TO DO >> Could you print every one of the rows below word for word, leaving out the pictures?

EXTRACTED ENTRIES >>
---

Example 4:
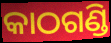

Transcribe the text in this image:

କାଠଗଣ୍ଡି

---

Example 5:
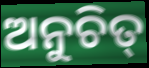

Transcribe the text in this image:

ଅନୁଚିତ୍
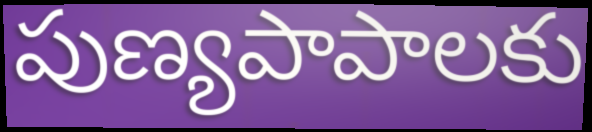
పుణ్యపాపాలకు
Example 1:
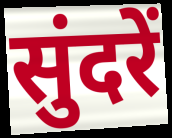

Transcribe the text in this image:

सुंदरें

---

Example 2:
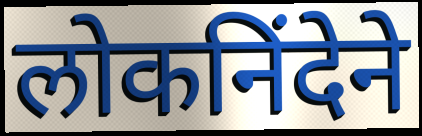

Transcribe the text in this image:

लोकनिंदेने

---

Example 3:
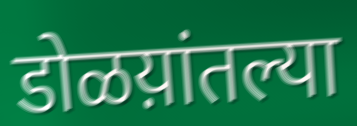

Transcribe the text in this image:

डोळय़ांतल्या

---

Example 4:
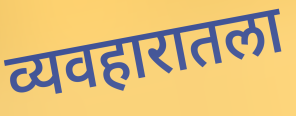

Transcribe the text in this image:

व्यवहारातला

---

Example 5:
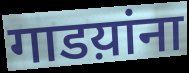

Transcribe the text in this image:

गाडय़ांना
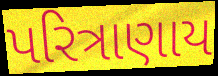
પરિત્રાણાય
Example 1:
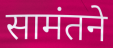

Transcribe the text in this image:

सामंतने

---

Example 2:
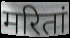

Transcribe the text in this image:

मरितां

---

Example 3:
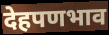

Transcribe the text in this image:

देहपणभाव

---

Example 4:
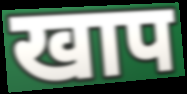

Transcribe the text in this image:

ANSWER FOR THE TASK >>
---

Example 4:

Transcribe the text in this image:

କାଠଗଣ୍ଡି

---

Example 5:

Transcribe the text in this image:

ଅନୁଚିତ୍
పుణ్యపాపాలకు
Example 1:

Transcribe the text in this image:

सुंदरें

---

Example 2:

Transcribe the text in this image:

लोकनिंदेने

---

Example 3:

Transcribe the text in this image:

डोळय़ांतल्या

---

Example 4:

Transcribe the text in this image:

व्यवहारातला

---

Example 5:

Transcribe the text in this image:

गाडय़ांना
પરિત્રાણાય
Example 1:

Transcribe the text in this image:

सामंतने

---

Example 2:

Transcribe the text in this image:

मरितां

---

Example 3:

Transcribe the text in this image:

देहपणभाव

---

Example 4:

Transcribe the text in this image:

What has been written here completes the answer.